═════ TEXTO DE ORIGEM

Como dito anteriormente, embora a previsão inicial fosse de um filme a cada 2 anos, a distância entre o terceiro e quarto é de 9 anos, tempo que acabei não tendo de esperar, mas essa espera foi o motivo de viver de muitos fãs espalhados pelo mundo, na incerteza de quando chegaria, as suas dúvidas só aumentavam depois de um impensado terceiro filme, obviamente eu não era o único que esperava um simples remake, e nesse ponto, falaremos brevemente sobre os 2 primeiros filmes.

Sinopse: Marcada pelo Segundo Impacto, Tóquio III é atacada pelo Quarto Anjo, e o destino da humanidade fica nas mãos da Agência Especial do Governo NERV. O jovem Shinji Ikari é forçado a pilotar a EVA-01. Ele e Rei Ayanami, pilota da EVA-00, têm que lutar, mas o Sexto Anjo danifica a EVA-01. Misato Katsuragi planeja focar toda a eletricidade do Japão no canhão de pósitrons da EVA-01 para derrotar o Anjo. (Retirada do Prime Vídeo).


O primeiro filme do Rebuild teve sua estreia no ano de 2007, com o título Evangelion: 1.0 You Are (Not) Alone, e aqui começa uma jogada perigosa do Hideaki Anno, o nome da franquia de filmes já engana muito, mas o fato das diferenças serem mínimas em relação a série clássica, acabou por criar uma impressão de que teríamos um simples remake, a animação de saltar os olhos seria o diferencial desses filmes.

Sinopse: Mari pilota a Unidade-05 Provisória para derrotar o Terceiro Anjo. Asuka Langley-Shikinami e a EVA-02 derrotam o Sétimo Anjo. O Oitavo Anjo surge e ataca a sede da NERV. A EVA-03, ainda em testes, é tomada pelo Nono Anjo e Shinji vai à luta para detê-lo, mas descobre que Asuka está a bordo. Gendo muda os controles da EVA-01 para o Dummy System e começa a lutar contra a EVA-03. (Retirada do Prime Vídeo)

O segundo filme, Evangelion: 2.0 You Can (Not) Advance, estreou no ano de 2009, dois anos após o primeiro, e nesse ponto as coisas se modificam, muito além da adição da personagem Mari, e o final do filme, temos algumas mudanças narrativas e no desenvolvimento dos personagens.

O filme abre com um belo momento entre pai e filho, e aqui sinto que o momento inicial e as interações entre ambos começam, particularmente não me lembrava desse aspecto, mas o início do segundo filme tem um clima mais amistoso. Nesse ponto, desenvolver essa vibe otimista é um importante elemento para gerar as futuras tensões.

É importante pontuar aqui que o título do segundo filme, e também desse tópico, reflete o sentimento que acredito que o Hideaki Anno deseja passar, enquanto o primeiro filme modifica muito pouco do que outrora seria Evangelion, aqui temos importantes mudanças e adições, o título sugere que o Shinji não pode avançar, mas pensando narrativamente, não parece óbvio que existe uma contradição?!

══════════

_PEDIDO A:_ Segundo o texto de origem, qual é o título do primeiro filme do Rebuild, lançado em 2007?

═════ REGISTROS A PROCESSAR

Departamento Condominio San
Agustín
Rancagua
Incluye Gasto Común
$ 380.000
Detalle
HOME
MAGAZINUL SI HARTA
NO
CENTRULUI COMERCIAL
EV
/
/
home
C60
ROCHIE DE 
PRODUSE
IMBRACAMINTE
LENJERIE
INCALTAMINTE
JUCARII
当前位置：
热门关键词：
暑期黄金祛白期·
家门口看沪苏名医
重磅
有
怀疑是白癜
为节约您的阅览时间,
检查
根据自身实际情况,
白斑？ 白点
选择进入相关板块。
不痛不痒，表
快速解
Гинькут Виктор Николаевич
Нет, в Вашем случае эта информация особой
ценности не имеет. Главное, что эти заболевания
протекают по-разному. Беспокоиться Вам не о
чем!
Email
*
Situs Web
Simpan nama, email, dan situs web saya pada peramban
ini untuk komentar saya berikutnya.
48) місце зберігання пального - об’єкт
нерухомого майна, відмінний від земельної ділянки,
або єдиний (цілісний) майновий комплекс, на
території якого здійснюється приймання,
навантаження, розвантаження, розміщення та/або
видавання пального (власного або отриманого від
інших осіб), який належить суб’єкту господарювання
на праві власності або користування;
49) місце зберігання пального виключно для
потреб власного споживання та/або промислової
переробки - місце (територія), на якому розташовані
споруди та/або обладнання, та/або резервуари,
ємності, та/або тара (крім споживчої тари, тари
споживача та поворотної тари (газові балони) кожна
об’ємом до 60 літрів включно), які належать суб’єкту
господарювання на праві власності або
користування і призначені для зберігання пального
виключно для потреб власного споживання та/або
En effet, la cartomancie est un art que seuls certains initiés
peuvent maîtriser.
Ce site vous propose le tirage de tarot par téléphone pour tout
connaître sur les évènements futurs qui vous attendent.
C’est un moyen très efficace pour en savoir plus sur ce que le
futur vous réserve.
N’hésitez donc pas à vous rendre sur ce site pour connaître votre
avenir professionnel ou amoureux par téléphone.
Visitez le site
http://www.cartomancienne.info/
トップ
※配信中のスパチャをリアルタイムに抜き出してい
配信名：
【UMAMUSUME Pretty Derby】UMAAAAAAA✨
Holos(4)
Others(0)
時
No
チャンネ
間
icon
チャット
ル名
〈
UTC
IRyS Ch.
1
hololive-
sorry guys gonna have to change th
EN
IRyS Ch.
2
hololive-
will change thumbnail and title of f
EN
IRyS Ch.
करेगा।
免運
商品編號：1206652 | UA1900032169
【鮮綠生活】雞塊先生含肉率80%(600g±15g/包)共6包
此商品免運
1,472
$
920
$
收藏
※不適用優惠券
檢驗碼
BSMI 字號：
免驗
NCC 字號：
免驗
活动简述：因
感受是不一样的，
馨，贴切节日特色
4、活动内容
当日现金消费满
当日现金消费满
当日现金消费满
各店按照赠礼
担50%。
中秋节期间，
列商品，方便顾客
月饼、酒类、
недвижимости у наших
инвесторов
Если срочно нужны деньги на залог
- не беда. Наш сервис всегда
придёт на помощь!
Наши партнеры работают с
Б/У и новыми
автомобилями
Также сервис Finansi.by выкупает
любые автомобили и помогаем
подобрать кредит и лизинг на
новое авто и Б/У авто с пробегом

══════════

_PEDIDO B:_ Transforme em uma tabela Markdown com as colunas Nº e Linha as linhas dos registros, começando pela primeira e parando depois da que contém "Гинькут Виктор Николаевич". Deixe de fora as linhas em branco.

_RESPOSTA A:_ Evangelion: 1.0 You Are (Not) Alone.

_RESPOSTA B:_
| Nº | Linha |
|---|---|
| 1 | Departamento Condominio San |
| 2 | Agustín |
| 3 | Rancagua |
| 4 | Incluye Gasto Común |
| 5 | $ 380.000 |
| 6 | Detalle |
| 7 | HOME |
| 8 | MAGAZINUL SI HARTA |
| 9 | NO |
| 10 | CENTRULUI COMERCIAL |
| 11 | EV |
| 12 | / |
| 13 | / |
| 14 | home |
| 15 | C60 |
| 16 | ROCHIE DE  |
| 17 | PRODUSE |
| 18 | IMBRACAMINTE |
| 19 | LENJERIE |
| 20 | INCALTAMINTE |
| 21 | JUCARII |
| 22 | 当前位置： |
| 23 | 热门关键词： |
| 24 | 暑期黄金祛白期· |
| 25 | 家门口看沪苏名医 |
| 26 | 重磅 |
| 27 | 有 |
| 28 | 怀疑是白癜 |
| 29 | 为节约您的阅览时间, |
| 30 | 检查 |
| 31 | 根据自身实际情况, |
| 32 | 白斑？ 白点 |
| 33 | 选择进入相关板块。 |
| 34 | 不痛不痒，表 |
| 35 | 快速解 |
| 36 | Гинькут Виктор Николаевич |